The next step, unfortunately, will involve you then testing against the ranges. Possibly the data here will be of assistance: http://cldr.unicode.org/index/downloads
The only way I know of is unfortunately to get the Unicode code point with ord()
and then use your own table (by using http://en.wikipedia.org/wiki/Unicode#Standardized_subsets and more). A preliminary conversion to some normal form may be in order, so as to handle the fact that a single "written" character can be expressed with different sequences of code points (the unicodedata module helps, here).
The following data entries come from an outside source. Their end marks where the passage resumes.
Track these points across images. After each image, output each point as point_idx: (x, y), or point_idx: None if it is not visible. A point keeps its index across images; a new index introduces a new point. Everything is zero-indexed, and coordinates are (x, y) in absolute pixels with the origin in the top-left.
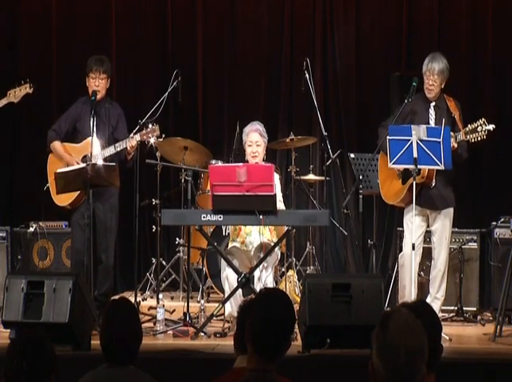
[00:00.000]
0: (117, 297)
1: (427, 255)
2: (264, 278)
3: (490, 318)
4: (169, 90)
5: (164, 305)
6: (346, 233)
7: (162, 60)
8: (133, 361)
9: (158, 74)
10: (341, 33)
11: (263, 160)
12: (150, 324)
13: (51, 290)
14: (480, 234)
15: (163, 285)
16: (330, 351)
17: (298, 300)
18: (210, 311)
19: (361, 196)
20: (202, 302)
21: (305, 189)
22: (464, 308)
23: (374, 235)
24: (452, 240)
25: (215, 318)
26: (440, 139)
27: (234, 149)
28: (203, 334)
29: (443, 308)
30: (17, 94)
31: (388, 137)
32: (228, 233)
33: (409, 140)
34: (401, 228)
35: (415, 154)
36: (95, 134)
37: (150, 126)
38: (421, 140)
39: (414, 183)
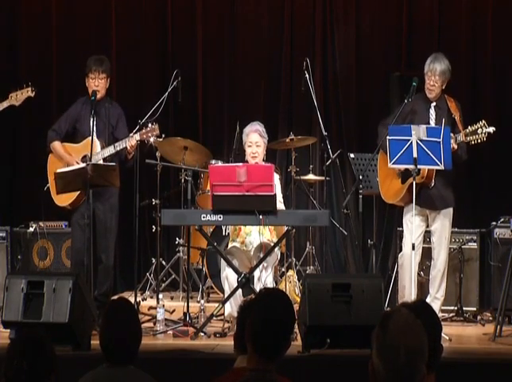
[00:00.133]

I was hoping someone's done it before, but apparently not, so here's what I've ended up with. The module below (I call it unicodedata2
) extends unicodedata
and provides script_cat(chr)
which returns a tuple (Script name, Category) for a unicode char. Example:
# coding=utf8
import unicodedata2
print unicodedata2.script_cat(u'Ф') #('Cyrillic', 'L')
print unicodedata2.script_cat(u'の') #('Hiragana', 'Lo')
print unicodedata2.script_cat(u'★') #('Common', 'So')
The module: https://gist.github.com/2204527
It seems to me that the Python unicodedata module contains tools for accessing the main file in the Unicode database but nothing for the other files: “The data in this database is based on the UnicodeData.txt file”
The script information is in the Scripts.txt file. It is of relatively simple format (described in UAX #44) and not horribly large (131 kilobytes), so you might consider parsing it in your program. Note that in the Unicode classification, there’s the “Common” script that contains characters used in different scripts, like punctuation marks.